Follow-up commonly focuses on symptom review, physical exam, rhythm monitoring when relevant, and repeat imaging to reassess anatomy and function. Post-procedure follow-up may also include surveillance for prosthetic function, paravalvular leak, thrombosis, or endocarditis signs (monitoring strategies vary by protocol and patient factors).

Structural Heart Disease Common questions (FAQ)

Q: What does Structural Heart Disease mean in plain language?
It refers to a problem with the heart’s “hardware,” such as the valves, walls, chambers, septum, or the nearby aorta. It is a broad category rather than a single diagnosis. The term is often used to organize evaluation and treatment around anatomy and blood-flow effects.

Q: Is Structural Heart Disease the same as heart failure?
Not necessarily. Structural abnormalities can cause heart failure, and heart failure can also lead to structural remodeling, but the terms are not interchangeable. Heart failure describes a clinical syndrome, while Structural Heart Disease describes an anatomic substrate.

Q: How is Structural Heart Disease usually detected?
Echocardiography is commonly the first major test because it shows valve function, chamber size, and pumping performance. Additional tests like cardiac CT or cardiac MRI may be used for more detailed anatomy or tissue characterization.

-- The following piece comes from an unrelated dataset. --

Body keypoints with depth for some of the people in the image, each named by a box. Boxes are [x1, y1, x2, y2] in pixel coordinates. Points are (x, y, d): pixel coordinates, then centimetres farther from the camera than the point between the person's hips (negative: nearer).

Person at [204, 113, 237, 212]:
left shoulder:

The evaluation is typically guided by symptoms, exam findings, and clinical context.

Q: Does Structural Heart Disease always require surgery or a procedure?
No. Some findings are mild or stable and are managed with monitoring and medical therapy aimed at symptoms or associated conditions. When anatomy is severe or complications develop, catheter-based or surgical interventions may be considered, depending on patient factors and imaging findings.

Q: What is a “structural heart team” or “structural heart clinic”?
It usually refers to a multidisciplinary group that evaluates patients with valve disease, congenital lesions, or other anatomic cardiac problems. The team often combines imaging expertise, interventional options, and surgical perspectives. The goal is to match the patient’s anatomy and physiology to an appropriate treatment pathway.

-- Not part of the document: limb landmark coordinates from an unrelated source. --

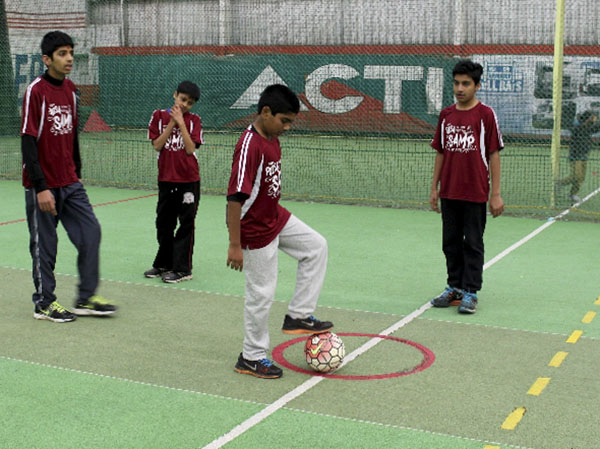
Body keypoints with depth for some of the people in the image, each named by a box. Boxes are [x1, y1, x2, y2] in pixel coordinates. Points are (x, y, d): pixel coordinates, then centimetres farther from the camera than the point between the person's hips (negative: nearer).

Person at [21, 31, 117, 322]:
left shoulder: (70, 90, 9)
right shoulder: (36, 91, -13)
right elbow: (28, 142, -17)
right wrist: (41, 187, -20)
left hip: (70, 183, 7)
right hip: (43, 186, -7)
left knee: (90, 232, 4)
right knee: (44, 245, 3)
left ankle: (86, 298, 15)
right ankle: (44, 303, 19)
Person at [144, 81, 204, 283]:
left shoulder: (194, 120, 0)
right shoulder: (159, 115, 4)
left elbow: (190, 149, -11)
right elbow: (157, 145, -5)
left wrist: (181, 122, -15)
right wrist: (172, 123, -12)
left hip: (188, 181, -3)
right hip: (166, 178, 3)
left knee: (186, 224, -1)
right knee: (164, 224, 13)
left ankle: (182, 269, 5)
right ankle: (163, 264, 28)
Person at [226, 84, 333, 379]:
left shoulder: (273, 139, 2)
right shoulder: (249, 146, -27)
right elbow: (235, 198, -28)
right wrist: (235, 245, -27)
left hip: (276, 218, 9)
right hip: (255, 231, -9)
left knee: (316, 246, 15)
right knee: (261, 293, 2)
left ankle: (299, 316, 19)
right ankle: (251, 357, 19)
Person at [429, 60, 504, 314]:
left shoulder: (486, 115, -6)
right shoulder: (446, 115, 8)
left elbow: (494, 155, -5)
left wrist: (496, 194, -8)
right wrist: (434, 188, 11)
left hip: (475, 194, -5)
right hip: (448, 193, 5)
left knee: (473, 244, 3)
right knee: (451, 243, 12)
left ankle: (470, 293, 12)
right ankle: (455, 288, 25)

Q: Are transcatheter procedures the same as open-heart surgery?
They are different approaches. Transcatheter procedures are performed through blood vessels (or other access routes) using catheters and imaging guidance, while surgery typically involves direct operative repair or replacement. Which approach is considered depends on anatomy, risks, and local expertise (varies by clinician and case).

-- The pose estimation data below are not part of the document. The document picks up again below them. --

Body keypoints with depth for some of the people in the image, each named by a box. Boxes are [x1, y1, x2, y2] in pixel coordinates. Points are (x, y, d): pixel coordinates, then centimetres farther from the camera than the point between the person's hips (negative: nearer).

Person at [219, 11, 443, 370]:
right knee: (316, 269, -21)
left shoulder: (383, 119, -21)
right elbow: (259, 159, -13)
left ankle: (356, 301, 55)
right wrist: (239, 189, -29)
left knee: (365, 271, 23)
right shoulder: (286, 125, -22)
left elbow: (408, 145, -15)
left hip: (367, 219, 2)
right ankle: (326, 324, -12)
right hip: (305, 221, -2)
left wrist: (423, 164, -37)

Q: If I have a murmur, does that mean I have Structural Heart Disease?
A murmur can be a clue, but it is not a diagnosis by itself. Some murmurs are “innocent,” while others reflect valve disease or abnormal flow patterns. Imaging—most often echocardiography—is used to determine whether a structural abnormality is present.

Q: Can Structural Heart Disease cause arrhythmias like atrial fibrillation?
Yes, structural changes such as atrial enlargement, ventricular hypertrophy, or scar can increase the likelihood of arrhythmias. Arrhythmias can also worsen symptoms by reducing filling time or coordinated contraction. Evaluation often considers both rhythm and structure together.

Q: What should someone expect for follow-up and monitoring?
Follow-up commonly involves periodic clinical visits and repeat imaging to track severity, chamber size, and function. The frequency depends on the lesion type, severity, symptoms, and whether a repair or prosthetic device is present (varies by protocol and patient factors). Monitoring may also include ECGs or rhythm assessment when indicated.

Q: Is Structural Heart Disease inherited or congenital?
Some forms are congenital (present at birth) and may be diagnosed later in life. Some cardiomyopathies and aortopathies have genetic contributions, while many valve problems are acquired with age or related to other conditions. Whether genetics are relevant depends on the suspected diagnosis and family history (varies by clinician and case).